While the benefits of artificial intelligence in health care are game-changing, there are real concerns…
Asking the right questions is fundamental to the development of “augmented intelligence,” or AI, in health care, according to Edward Lee, MD, executive vice president for information technology and chief information officer at The Permanente Federation.
During a recent virtual meeting of the American Medical Association Insight Network, Dr. Lee was asked what’s the problem that health care organizations are trying to solve when getting an AI program up and running. “That’s the first question we need to ask and answer before you embark on any program.”
Other must-ask questions, he said, include “Will this help us to take better care of our patients?” “Does it make it easier for physicians to provide care?” and “Could it lead to better outcomes?”

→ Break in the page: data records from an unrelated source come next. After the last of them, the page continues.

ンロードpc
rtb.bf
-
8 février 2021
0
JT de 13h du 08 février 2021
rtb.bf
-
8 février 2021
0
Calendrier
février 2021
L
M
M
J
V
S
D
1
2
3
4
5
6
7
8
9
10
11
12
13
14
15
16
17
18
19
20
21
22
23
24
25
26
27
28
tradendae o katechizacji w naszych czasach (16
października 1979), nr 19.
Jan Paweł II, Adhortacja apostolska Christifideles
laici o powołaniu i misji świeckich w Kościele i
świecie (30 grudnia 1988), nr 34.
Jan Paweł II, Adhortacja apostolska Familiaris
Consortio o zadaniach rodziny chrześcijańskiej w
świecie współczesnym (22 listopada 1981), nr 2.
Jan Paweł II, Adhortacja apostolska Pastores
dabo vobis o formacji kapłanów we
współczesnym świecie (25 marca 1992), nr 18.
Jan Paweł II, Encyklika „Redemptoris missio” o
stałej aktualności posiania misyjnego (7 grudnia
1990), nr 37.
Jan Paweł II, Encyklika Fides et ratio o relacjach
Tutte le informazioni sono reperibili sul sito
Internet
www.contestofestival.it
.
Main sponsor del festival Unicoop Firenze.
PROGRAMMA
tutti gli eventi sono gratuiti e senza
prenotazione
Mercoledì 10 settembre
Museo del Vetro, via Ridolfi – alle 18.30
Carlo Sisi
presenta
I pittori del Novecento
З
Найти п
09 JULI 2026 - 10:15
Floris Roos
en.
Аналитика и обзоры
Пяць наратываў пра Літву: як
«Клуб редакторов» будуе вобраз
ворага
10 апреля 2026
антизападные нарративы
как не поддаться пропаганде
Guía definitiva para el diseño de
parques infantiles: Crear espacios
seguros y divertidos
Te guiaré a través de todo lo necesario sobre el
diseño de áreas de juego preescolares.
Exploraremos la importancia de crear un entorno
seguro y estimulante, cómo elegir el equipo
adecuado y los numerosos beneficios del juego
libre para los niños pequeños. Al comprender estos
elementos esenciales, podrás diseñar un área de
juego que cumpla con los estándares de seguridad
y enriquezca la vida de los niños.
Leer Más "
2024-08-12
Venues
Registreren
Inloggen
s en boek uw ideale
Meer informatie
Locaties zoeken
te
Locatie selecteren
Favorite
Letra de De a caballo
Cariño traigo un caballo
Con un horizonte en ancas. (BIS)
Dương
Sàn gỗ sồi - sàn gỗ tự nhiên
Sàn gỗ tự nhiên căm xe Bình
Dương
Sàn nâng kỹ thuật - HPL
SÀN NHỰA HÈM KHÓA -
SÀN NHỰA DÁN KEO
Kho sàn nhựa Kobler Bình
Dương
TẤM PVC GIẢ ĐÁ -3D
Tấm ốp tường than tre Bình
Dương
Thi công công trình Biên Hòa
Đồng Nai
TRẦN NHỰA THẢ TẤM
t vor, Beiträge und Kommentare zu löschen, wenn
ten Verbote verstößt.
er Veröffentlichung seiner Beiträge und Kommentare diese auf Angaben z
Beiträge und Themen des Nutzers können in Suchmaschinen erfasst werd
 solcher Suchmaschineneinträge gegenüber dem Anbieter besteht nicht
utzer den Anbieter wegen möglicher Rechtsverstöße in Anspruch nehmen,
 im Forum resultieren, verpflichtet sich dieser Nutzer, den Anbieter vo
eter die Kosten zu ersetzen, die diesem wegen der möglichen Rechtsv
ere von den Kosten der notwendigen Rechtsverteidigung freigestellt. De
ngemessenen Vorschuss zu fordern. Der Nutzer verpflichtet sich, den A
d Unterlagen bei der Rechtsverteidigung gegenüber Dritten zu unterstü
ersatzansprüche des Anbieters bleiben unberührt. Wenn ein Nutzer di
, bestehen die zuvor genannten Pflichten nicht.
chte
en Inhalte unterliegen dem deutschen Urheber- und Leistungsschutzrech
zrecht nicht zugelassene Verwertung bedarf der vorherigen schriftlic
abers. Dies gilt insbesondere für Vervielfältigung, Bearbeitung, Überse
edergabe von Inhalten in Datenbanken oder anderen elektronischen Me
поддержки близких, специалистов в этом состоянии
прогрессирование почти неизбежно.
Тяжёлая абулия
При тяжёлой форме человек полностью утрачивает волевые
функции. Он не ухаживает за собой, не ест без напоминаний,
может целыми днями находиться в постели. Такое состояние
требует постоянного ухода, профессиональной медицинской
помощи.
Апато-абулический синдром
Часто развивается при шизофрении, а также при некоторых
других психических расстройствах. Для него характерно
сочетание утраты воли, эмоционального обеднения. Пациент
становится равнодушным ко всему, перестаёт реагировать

AI can enhance, assist, and complement human intelligence, but it is not meant to replace human intelligence, said Dr. Lee, who is also an associate executive director of The Permanente Medical Group. He outlined 3 main “buckets of opportunity” for health care AI: computer vision, predictive analytics, and natural language processing.
An AI system must have a diverse and robust team that is processing a diverse and robust stream of data, he said, which is representative of the patient population it serves.
“You want a diverse group of people with diversity of thought, because if you do things in a very narrow or potential tunnel vision way, the risk of bias can be introduced much more,” Dr. Lee said. “If you don’t look for bias, you’ll never find it.”